= YOUR GOAL =
For this exercise, copy the data exactly and omit any images.

= DATA FOR REVIEW =
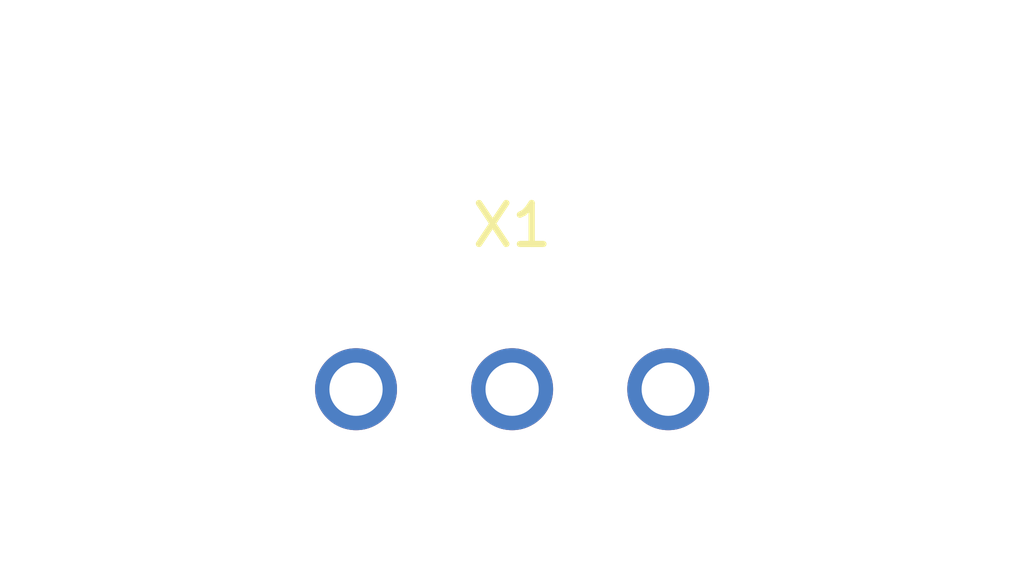
<source format=kicad_pcb>
(kicad_pcb
    (version 20241229)
    (generator "atopile")
    (generator_version "0.4.0-dev0")
    (general
        (thickness 1.6)
        (legacy_teardrops no)
    )
    (paper "A4")
    (layers
        (0 "F.Cu" signal)
        (31 "B.Cu" signal)
        (32 "B.Adhes" user "B.Adhesive")
        (33 "F.Adhes" user "F.Adhesive")
        (34 "B.Paste" user)
        (35 "F.Paste" user)
        (36 "B.SilkS" user "B.Silkscreen")
        (37 "F.SilkS" user "F.Silkscreen")
        (38 "B.Mask" user)
        (39 "F.Mask" user)
        (40 "Dwgs.User" user "User.Drawings")
        (41 "Cmts.User" user "User.Comments")
        (42 "Eco1.User" user "User.Eco1")
        (43 "Eco2.User" user "User.Eco2")
        (44 "Edge.Cuts" user)
        (45 "Margin" user)
        (46 "B.CrtYd" user "B.Courtyard")
        (47 "F.CrtYd" user "F.Courtyard")
        (48 "B.Fab" user)
        (49 "F.Fab" user)
        (50 "User.1" user)
        (51 "User.2" user)
        (52 "User.3" user)
        (53 "User.4" user)
        (54 "User.5" user)
        (55 "User.6" user)
        (56 "User.7" user)
        (57 "User.8" user)
        (58 "User.9" user)
    )
    (setup
        (pad_to_mask_clearance 0)
        (allow_soldermask_bridges_in_footprints no)
        (pcbplotparams
            (layerselection 0x00010fc_ffffffff)
            (plot_on_all_layers_selection 0x0000000_00000000)
            (disableapertmacros no)
            (usegerberextensions no)
            (usegerberattributes yes)
            (usegerberadvancedattributes yes)
            (creategerberjobfile yes)
            (dashed_line_dash_ratio 12)
            (dashed_line_gap_ratio 3)
            (svgprecision 4)
            (plotframeref no)
            (mode 1)
            (useauxorigin no)
            (hpglpennumber 1)
            (hpglpenspeed 20)
            (hpglpendiameter 15)
            (pdf_front_fp_property_popups yes)
            (pdf_back_fp_property_popups yes)
            (dxfpolygonmode yes)
            (dxfimperialunits yes)
            (dxfusepcbnewfont yes)
            (psnegative no)
            (psa4output no)
            (plot_black_and_white yes)
            (plotinvisibletext no)
            (sketchpadsonfab no)
            (plotreference yes)
            (plotvalue yes)
            (plotpadnumbers no)
            (hidednponfab no)
            (sketchdnponfab yes)
            (crossoutdnponfab yes)
            (plotfptext yes)
            (subtractmaskfromsilk no)
            (outputformat 1)
            (mirror no)
            (drillshape 1)
            (scaleselection 1)
            (outputdirectory "")
        )
    )
    (net 0 "")
    (footprint "atopile:CONN-TH_DB2ERM-3.81-3P-GN-b98c37" (layer "F.Cu") (at 0 0 0))
)
</source>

= TASK SOLUTION =
<source format=kicad_pcb>
(kicad_pcb
    (version 20241229)
    (generator "atopile")
    (generator_version "0.4.0-dev0")
    (general
        (thickness 1.6)
        (legacy_teardrops no)
    )
    (paper "A4")
    (layers
        (0 "F.Cu" signal)
        (31 "B.Cu" signal)
        (32 "B.Adhes" user "B.Adhesive")
        (33 "F.Adhes" user "F.Adhesive")
        (34 "B.Paste" user)
        (35 "F.Paste" user)
        (36 "B.SilkS" user "B.Silkscreen")
        (37 "F.SilkS" user "F.Silkscreen")
        (38 "B.Mask" user)
        (39 "F.Mask" user)
        (40 "Dwgs.User" user "User.Drawings")
        (41 "Cmts.User" user "User.Comments")
        (42 "Eco1.User" user "User.Eco1")
        (43 "Eco2.User" user "User.Eco2")
        (44 "Edge.Cuts" user)
        (45 "Margin" user)
        (46 "B.CrtYd" user "B.Courtyard")
        (47 "F.CrtYd" user "F.Courtyard")
        (48 "B.Fab" user)
        (49 "F.Fab" user)
        (50 "User.1" user)
        (51 "User.2" user)
        (52 "User.3" user)
        (53 "User.4" user)
        (54 "User.5" user)
        (55 "User.6" user)
        (56 "User.7" user)
        (57 "User.8" user)
        (58 "User.9" user)
    )
    (setup
        (pad_to_mask_clearance 0)
        (allow_soldermask_bridges_in_footprints no)
        (pcbplotparams
            (layerselection 0x00010fc_ffffffff)
            (plot_on_all_layers_selection 0x0000000_00000000)
            (disableapertmacros no)
            (usegerberextensions no)
            (usegerberattributes yes)
            (usegerberadvancedattributes yes)
            (creategerberjobfile yes)
            (dashed_line_dash_ratio 12)
            (dashed_line_gap_ratio 3)
            (svgprecision 4)
            (plotframeref no)
            (mode 1)
            (useauxorigin no)
            (hpglpennumber 1)
            (hpglpenspeed 20)
            (hpglpendiameter 15)
            (pdf_front_fp_property_popups yes)
            (pdf_back_fp_property_popups yes)
            (dxfpolygonmode yes)
            (dxfimperialunits yes)
            (dxfusepcbnewfont yes)
            (psnegative no)
            (psa4output no)
            (plot_black_and_white yes)
            (plotinvisibletext no)
            (sketchpadsonfab no)
            (plotreference yes)
            (plotvalue yes)
            (plotpadnumbers no)
            (hidednponfab no)
            (sketchdnponfab yes)
            (crossoutdnponfab yes)
            (plotfptext yes)
            (subtractmaskfromsilk no)
            (outputformat 1)
            (mirror no)
            (drillshape 1)
            (scaleselection 1)
            (outputdirectory "")
        )
    )
    (net 0 "")
    (footprint "atopile:CONN-TH_DB2ERM-3.81-3P-GN-b98c37" (layer "F.Cu") (at 0 0 0))
)
</source>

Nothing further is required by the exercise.